2. "Girls vs. Boys" - Johnny is kicked in the testicles by Patti. Nick tries to find out why Johnny was kicked and how to deal with it. The correlative adult issues include sexual harassment and varieties of feminism.
3. "The Territories" - North African students would love to play soccer, but Frankie and his crew won't let them use his field and war starts. The correlative adult issues include terrorism, religion, and property rights.

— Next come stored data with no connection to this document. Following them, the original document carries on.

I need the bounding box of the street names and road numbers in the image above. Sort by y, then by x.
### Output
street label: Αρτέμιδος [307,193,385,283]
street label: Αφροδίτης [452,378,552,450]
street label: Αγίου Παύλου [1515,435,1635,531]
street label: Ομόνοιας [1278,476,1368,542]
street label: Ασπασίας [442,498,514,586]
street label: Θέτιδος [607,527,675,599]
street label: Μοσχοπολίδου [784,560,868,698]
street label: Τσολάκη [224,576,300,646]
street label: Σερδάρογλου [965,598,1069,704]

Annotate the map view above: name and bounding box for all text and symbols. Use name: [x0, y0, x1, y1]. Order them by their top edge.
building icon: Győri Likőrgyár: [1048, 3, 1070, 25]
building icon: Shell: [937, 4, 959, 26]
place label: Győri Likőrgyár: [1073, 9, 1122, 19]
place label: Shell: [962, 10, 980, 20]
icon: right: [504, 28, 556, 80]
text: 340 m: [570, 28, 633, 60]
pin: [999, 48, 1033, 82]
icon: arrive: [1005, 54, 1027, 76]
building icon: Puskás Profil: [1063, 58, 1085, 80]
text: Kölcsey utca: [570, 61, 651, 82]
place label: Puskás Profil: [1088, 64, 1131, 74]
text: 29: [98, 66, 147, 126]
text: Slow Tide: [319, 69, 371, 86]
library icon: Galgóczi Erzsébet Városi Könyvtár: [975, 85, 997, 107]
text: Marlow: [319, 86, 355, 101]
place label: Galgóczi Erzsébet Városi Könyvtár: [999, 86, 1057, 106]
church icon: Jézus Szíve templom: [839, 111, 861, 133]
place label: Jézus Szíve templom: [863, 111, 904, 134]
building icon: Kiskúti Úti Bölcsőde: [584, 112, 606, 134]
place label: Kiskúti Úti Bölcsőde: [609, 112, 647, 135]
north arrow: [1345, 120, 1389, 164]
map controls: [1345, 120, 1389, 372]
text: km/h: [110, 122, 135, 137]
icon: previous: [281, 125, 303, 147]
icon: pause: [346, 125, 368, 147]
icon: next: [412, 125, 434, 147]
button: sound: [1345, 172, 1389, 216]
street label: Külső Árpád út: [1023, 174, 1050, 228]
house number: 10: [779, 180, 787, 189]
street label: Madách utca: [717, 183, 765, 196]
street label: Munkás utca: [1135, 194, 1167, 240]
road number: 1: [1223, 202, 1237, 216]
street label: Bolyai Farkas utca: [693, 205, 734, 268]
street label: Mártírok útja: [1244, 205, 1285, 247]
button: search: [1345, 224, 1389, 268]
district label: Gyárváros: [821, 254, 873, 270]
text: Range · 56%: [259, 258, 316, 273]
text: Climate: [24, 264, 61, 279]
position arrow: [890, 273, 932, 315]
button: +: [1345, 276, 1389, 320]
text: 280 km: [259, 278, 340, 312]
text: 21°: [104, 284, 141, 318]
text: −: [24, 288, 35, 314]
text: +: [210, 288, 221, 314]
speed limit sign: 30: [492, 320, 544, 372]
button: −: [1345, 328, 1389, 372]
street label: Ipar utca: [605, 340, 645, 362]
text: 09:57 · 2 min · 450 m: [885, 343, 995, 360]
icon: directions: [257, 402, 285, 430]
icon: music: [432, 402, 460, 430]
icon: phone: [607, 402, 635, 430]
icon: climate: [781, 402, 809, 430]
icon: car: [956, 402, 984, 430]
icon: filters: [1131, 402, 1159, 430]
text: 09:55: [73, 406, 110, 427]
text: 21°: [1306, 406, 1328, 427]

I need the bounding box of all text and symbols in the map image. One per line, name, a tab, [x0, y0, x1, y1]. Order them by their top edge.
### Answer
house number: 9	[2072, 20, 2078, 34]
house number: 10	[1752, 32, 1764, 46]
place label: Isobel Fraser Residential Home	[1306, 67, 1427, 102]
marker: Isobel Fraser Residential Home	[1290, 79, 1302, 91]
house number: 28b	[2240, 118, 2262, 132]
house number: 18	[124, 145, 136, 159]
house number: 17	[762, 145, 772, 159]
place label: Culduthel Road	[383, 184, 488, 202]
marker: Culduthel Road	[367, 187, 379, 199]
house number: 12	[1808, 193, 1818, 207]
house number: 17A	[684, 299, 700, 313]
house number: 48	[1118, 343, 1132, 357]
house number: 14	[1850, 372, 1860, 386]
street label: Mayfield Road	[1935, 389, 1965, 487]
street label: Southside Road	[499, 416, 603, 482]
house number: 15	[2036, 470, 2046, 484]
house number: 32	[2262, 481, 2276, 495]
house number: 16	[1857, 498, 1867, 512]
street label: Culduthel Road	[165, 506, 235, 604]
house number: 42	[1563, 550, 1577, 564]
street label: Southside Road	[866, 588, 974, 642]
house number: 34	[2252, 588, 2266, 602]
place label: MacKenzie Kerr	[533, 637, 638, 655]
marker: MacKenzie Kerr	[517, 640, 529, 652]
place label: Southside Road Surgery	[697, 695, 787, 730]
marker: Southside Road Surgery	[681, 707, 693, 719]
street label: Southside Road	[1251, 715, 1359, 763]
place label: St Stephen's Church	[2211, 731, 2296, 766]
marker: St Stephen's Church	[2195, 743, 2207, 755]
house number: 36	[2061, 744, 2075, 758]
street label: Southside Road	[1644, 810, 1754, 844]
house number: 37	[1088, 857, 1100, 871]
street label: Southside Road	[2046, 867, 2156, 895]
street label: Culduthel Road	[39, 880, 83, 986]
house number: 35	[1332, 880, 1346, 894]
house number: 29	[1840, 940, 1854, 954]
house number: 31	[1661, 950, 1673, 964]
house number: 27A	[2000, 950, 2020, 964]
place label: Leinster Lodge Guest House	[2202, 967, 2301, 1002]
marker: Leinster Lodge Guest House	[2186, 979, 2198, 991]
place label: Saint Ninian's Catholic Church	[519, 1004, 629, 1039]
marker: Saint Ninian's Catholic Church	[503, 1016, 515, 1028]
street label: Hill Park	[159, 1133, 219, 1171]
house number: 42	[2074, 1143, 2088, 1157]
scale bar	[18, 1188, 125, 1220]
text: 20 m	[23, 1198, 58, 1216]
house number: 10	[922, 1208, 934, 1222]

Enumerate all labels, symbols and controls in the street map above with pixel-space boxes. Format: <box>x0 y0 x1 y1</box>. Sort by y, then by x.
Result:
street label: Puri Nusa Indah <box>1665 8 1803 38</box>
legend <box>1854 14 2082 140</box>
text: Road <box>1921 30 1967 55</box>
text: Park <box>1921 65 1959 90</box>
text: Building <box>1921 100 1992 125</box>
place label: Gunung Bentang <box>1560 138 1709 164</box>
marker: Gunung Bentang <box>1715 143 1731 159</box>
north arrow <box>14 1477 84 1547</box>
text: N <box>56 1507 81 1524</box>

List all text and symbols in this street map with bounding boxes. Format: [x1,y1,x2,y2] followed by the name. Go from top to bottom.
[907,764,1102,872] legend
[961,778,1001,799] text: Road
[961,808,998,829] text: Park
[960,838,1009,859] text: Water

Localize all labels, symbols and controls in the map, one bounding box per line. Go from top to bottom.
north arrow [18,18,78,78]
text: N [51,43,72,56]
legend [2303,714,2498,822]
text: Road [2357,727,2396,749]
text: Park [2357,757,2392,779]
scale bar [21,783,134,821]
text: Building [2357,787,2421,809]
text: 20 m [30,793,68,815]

4. "The Catcher (The Black Market)" - Frankie and his crew work the peanut butter and jelly sandwich racket. Johnny is talked into the black market by Patti as a catcher and becomes indebted to Frankie. The correlative adult issue include the war on drugs and Cannabis in the United States.
5. "The Great Compromise" - Nick is overworked. But time off makes more trouble and chaos in The Yard.
6. "Big Business (The Free Market Stinks)" - Stink bombs are big business in the Yard and Frankie and his crew are at the top. But Mary Miladic starts to complain, Nick works out a plan for the stink bombs. Frankie employs The Mole/Beth to make a new type of failsafe bomb under the sandbox, but it fails on picture day.

== Reception ==
Bill Harris of the Toronto Sun called The Yard "kiddie ‘Sopranos’". The Grid called it "The Wire Babies".